Gather the lines below that include the string "pyautogui", copying each in full.

DATA SECTION:
^^^^
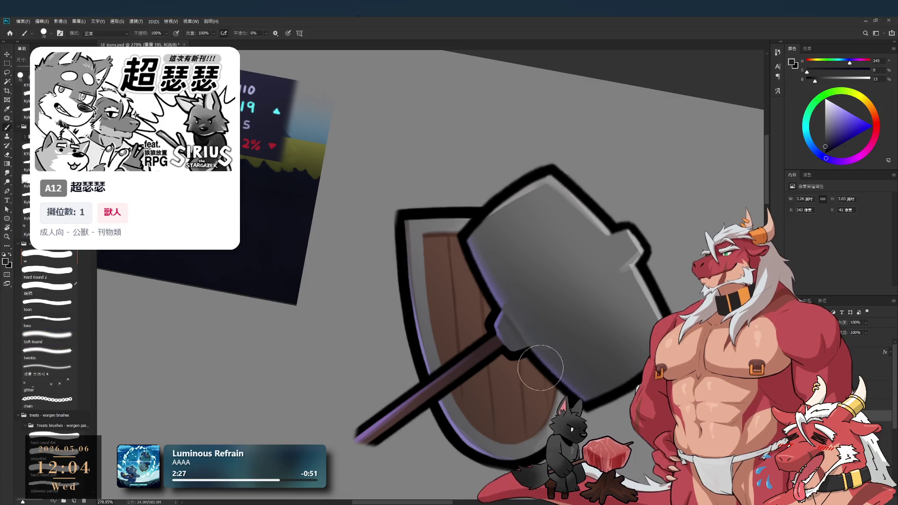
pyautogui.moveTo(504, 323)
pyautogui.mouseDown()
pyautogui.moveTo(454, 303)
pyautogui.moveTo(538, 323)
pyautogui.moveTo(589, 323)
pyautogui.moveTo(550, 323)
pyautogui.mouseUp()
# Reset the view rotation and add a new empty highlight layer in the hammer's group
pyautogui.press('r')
^^^^
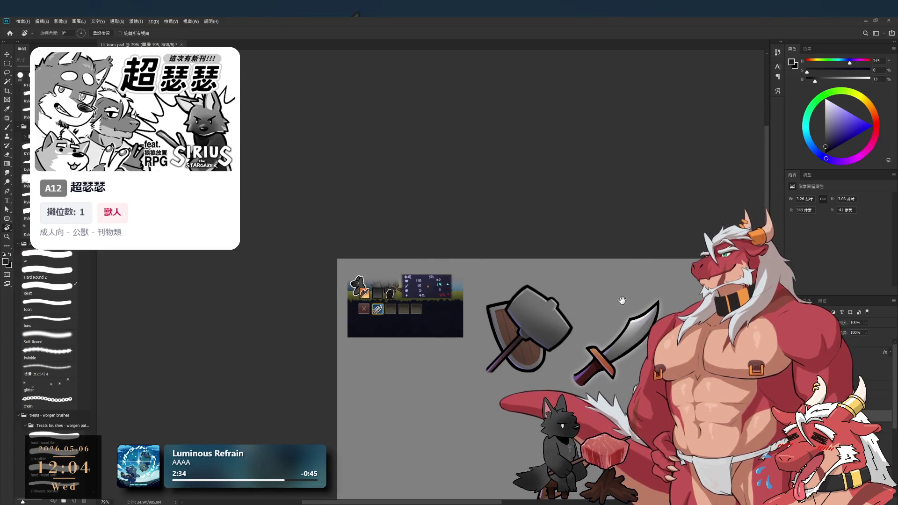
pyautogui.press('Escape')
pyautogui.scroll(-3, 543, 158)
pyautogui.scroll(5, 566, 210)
^^^^
COMPLETED TASK:
pyautogui.moveTo(504, 323)
pyautogui.mouseDown()
pyautogui.moveTo(454, 303)
pyautogui.moveTo(538, 323)
pyautogui.moveTo(589, 323)
pyautogui.moveTo(550, 323)
pyautogui.mouseUp()
pyautogui.press('r')
pyautogui.press('Escape')
pyautogui.scroll(-3, 543, 158)
pyautogui.scroll(5, 566, 210)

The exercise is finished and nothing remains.